Segment Open

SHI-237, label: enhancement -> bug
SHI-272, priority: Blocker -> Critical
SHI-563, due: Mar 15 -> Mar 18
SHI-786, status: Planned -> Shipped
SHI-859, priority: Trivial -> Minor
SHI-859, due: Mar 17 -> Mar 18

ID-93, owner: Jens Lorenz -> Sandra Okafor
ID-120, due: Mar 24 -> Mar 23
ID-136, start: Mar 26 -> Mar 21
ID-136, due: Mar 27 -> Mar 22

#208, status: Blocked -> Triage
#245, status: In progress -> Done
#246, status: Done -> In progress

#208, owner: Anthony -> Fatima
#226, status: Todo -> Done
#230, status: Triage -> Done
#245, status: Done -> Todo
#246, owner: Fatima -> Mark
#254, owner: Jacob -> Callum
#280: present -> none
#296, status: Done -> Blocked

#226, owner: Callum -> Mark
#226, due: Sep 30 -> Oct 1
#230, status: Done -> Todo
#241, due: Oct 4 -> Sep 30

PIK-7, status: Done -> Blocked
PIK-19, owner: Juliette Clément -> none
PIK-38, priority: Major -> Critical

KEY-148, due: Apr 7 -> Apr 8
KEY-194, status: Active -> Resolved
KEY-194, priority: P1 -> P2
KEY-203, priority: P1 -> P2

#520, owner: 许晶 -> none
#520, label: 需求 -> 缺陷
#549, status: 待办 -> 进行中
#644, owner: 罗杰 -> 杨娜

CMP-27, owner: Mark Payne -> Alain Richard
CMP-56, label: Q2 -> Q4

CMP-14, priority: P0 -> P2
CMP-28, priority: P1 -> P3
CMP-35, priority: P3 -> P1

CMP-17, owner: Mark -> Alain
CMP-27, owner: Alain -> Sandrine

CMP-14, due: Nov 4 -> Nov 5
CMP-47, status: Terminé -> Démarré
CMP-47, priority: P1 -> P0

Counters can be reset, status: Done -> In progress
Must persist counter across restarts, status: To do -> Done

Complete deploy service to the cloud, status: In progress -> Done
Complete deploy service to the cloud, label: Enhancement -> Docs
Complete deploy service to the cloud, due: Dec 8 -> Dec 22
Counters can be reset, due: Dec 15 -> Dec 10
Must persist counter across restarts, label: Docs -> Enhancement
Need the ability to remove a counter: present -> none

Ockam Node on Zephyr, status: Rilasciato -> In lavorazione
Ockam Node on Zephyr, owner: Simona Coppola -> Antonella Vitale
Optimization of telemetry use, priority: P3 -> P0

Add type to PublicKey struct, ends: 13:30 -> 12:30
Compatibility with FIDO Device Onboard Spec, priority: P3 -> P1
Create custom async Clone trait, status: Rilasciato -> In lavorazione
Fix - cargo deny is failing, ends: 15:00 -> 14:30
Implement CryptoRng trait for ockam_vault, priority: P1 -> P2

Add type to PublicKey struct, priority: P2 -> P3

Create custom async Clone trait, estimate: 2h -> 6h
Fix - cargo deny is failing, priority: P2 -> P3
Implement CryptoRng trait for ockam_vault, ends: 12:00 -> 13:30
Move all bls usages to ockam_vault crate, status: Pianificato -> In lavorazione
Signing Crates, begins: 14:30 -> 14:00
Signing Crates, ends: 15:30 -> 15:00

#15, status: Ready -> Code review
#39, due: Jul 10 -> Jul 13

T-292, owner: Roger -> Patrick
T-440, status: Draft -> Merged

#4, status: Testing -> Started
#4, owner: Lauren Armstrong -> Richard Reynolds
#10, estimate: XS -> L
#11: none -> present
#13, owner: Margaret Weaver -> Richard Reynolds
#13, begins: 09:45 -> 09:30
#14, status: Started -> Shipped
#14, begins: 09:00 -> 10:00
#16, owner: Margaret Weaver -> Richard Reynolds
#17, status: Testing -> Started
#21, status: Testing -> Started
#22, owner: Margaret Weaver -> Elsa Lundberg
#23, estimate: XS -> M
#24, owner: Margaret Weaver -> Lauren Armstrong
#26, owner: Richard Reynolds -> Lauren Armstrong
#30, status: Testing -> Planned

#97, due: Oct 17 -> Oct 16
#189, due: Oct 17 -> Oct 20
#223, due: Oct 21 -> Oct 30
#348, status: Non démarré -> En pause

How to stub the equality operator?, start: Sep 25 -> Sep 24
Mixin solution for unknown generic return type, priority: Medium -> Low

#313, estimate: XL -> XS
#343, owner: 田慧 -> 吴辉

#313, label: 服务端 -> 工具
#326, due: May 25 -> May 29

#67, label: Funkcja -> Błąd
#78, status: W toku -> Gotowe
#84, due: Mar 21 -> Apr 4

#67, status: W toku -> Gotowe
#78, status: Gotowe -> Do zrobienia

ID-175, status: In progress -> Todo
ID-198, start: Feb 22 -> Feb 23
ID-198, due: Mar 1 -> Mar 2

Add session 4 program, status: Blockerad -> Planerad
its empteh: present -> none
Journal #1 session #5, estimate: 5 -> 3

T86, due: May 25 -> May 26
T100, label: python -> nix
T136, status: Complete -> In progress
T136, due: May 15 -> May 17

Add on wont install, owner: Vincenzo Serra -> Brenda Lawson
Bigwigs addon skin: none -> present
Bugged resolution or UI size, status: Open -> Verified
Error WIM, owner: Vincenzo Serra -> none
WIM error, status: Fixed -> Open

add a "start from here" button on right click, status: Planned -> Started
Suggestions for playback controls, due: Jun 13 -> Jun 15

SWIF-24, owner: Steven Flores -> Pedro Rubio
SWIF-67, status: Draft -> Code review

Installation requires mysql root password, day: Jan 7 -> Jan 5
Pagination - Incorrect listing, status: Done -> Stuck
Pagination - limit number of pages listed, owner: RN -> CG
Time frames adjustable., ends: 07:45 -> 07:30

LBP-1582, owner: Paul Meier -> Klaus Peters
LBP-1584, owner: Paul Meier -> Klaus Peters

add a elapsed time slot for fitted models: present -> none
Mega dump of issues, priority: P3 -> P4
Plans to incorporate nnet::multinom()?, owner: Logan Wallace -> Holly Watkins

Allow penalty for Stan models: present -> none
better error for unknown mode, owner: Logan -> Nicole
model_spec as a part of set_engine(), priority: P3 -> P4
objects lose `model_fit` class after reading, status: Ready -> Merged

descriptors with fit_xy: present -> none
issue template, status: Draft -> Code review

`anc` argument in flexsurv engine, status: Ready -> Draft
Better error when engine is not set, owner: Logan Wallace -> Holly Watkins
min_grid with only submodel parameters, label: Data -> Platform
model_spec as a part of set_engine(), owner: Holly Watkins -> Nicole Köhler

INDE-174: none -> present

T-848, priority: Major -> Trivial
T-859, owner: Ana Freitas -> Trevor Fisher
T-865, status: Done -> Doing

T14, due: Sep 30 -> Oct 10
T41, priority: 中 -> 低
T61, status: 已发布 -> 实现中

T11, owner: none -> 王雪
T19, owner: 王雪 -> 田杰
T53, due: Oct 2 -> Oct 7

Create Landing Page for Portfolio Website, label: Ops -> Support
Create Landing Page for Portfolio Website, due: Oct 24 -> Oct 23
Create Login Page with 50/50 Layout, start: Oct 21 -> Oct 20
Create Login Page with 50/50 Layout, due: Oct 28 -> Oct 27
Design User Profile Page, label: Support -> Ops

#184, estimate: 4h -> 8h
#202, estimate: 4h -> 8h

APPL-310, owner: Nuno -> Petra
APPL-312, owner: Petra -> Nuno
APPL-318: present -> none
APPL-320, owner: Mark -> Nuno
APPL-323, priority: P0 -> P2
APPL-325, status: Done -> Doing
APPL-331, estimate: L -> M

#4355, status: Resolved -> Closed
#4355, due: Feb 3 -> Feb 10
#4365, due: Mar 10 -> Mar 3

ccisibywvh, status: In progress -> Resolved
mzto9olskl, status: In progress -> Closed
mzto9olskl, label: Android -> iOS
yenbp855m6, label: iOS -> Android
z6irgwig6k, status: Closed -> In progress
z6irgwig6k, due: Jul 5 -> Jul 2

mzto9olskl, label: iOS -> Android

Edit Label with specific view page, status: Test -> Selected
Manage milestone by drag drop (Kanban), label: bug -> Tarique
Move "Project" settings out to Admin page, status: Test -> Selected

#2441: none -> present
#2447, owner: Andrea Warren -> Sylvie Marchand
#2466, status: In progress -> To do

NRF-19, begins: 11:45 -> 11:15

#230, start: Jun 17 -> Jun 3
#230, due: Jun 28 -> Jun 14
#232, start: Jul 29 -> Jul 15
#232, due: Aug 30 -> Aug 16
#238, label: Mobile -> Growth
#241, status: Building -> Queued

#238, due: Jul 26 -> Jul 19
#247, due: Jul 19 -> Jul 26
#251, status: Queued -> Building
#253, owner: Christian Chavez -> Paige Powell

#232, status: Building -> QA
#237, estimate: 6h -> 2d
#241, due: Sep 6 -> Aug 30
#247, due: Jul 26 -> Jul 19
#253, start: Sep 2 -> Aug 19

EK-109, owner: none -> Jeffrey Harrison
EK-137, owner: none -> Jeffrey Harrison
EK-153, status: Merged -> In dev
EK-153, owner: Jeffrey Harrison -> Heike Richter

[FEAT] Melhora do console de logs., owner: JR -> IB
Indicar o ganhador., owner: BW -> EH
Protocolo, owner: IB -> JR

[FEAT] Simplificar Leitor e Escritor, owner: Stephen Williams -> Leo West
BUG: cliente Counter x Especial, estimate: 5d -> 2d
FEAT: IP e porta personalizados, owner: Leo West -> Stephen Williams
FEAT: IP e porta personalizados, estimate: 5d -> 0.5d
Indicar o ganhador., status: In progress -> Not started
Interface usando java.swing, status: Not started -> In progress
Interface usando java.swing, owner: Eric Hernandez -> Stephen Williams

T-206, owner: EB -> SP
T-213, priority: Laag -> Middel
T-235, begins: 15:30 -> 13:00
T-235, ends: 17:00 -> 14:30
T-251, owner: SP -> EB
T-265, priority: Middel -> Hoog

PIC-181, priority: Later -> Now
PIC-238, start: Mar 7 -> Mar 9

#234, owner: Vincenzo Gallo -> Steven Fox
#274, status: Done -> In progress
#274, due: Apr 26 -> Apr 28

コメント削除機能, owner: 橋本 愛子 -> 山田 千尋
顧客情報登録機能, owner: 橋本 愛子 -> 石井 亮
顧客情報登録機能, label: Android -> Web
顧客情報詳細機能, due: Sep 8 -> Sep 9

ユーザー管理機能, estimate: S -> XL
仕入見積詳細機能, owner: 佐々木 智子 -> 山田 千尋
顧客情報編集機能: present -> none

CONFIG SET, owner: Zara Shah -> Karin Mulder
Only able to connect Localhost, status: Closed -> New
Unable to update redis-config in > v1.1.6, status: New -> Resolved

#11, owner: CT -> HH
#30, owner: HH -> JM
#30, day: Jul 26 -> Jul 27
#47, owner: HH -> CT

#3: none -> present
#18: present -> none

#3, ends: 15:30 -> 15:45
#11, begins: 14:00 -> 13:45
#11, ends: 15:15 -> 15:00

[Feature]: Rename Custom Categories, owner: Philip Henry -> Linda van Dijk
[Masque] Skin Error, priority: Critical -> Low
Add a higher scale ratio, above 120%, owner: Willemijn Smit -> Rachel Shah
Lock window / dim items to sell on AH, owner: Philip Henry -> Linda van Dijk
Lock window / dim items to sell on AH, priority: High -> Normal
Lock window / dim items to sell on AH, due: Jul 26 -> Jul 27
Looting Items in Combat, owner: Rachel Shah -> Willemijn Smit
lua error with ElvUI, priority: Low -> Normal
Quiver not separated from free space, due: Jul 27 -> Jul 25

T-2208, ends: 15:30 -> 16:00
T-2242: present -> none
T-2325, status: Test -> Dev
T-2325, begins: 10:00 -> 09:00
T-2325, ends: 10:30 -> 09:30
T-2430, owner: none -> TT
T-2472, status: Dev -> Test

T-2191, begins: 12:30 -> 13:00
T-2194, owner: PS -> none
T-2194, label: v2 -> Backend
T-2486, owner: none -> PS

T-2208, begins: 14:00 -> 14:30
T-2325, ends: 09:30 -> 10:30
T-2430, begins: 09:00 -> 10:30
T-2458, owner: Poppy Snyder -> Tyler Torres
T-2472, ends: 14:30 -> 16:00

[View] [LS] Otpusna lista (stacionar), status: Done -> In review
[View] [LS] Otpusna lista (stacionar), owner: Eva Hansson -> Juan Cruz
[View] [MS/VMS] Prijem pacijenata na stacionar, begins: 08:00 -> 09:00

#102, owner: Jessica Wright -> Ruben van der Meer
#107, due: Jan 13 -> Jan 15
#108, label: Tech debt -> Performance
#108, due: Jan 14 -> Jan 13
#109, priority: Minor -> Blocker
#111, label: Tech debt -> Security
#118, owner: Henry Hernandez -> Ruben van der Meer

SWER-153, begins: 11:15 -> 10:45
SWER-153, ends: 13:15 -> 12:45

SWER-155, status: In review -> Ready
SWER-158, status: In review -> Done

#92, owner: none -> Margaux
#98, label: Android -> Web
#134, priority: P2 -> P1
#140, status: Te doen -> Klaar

Segment Closed

With the line holding "ID-136, start: Mar 26 -> Mar 21" as the first and the line holding "Must persist counter across restarts, label: Docs" as the last, please transcribe exactly the lines of the material above in that range and nothing else.

ID-136, start: Mar 26 -> Mar 21
ID-136, due: Mar 27 -> Mar 22

#208, status: Blocked -> Triage
#245, status: In progress -> Done
#246, status: Done -> In progress

#208, owner: Anthony -> Fatima
#226, status: Todo -> Done
#230, status: Triage -> Done
#245, status: Done -> Todo
#246, owner: Fatima -> Mark
#254, owner: Jacob -> Callum
#280: present -> none
#296, status: Done -> Blocked

#226, owner: Callum -> Mark
#226, due: Sep 30 -> Oct 1
#230, status: Done -> Todo
#241, due: Oct 4 -> Sep 30

PIK-7, status: Done -> Blocked
PIK-19, owner: Juliette Clément -> none
PIK-38, priority: Major -> Critical

KEY-148, due: Apr 7 -> Apr 8
KEY-194, status: Active -> Resolved
KEY-194, priority: P1 -> P2
KEY-203, priority: P1 -> P2

#520, owner: 许晶 -> none
#520, label: 需求 -> 缺陷
#549, status: 待办 -> 进行中
#644, owner: 罗杰 -> 杨娜

CMP-27, owner: Mark Payne -> Alain Richard
CMP-56, label: Q2 -> Q4

CMP-14, priority: P0 -> P2
CMP-28, priority: P1 -> P3
CMP-35, priority: P3 -> P1

CMP-17, owner: Mark -> Alain
CMP-27, owner: Alain -> Sandrine

CMP-14, due: Nov 4 -> Nov 5
CMP-47, status: Terminé -> Démarré
CMP-47, priority: P1 -> P0

Counters can be reset, status: Done -> In progress
Must persist counter across restarts, status: To do -> Done

Complete deploy service to the cloud, status: In progress -> Done
Complete deploy service to the cloud, label: Enhancement -> Docs
Complete deploy service to the cloud, due: Dec 8 -> Dec 22
Counters can be reset, due: Dec 15 -> Dec 10
Must persist counter across restarts, label: Docs -> Enhancement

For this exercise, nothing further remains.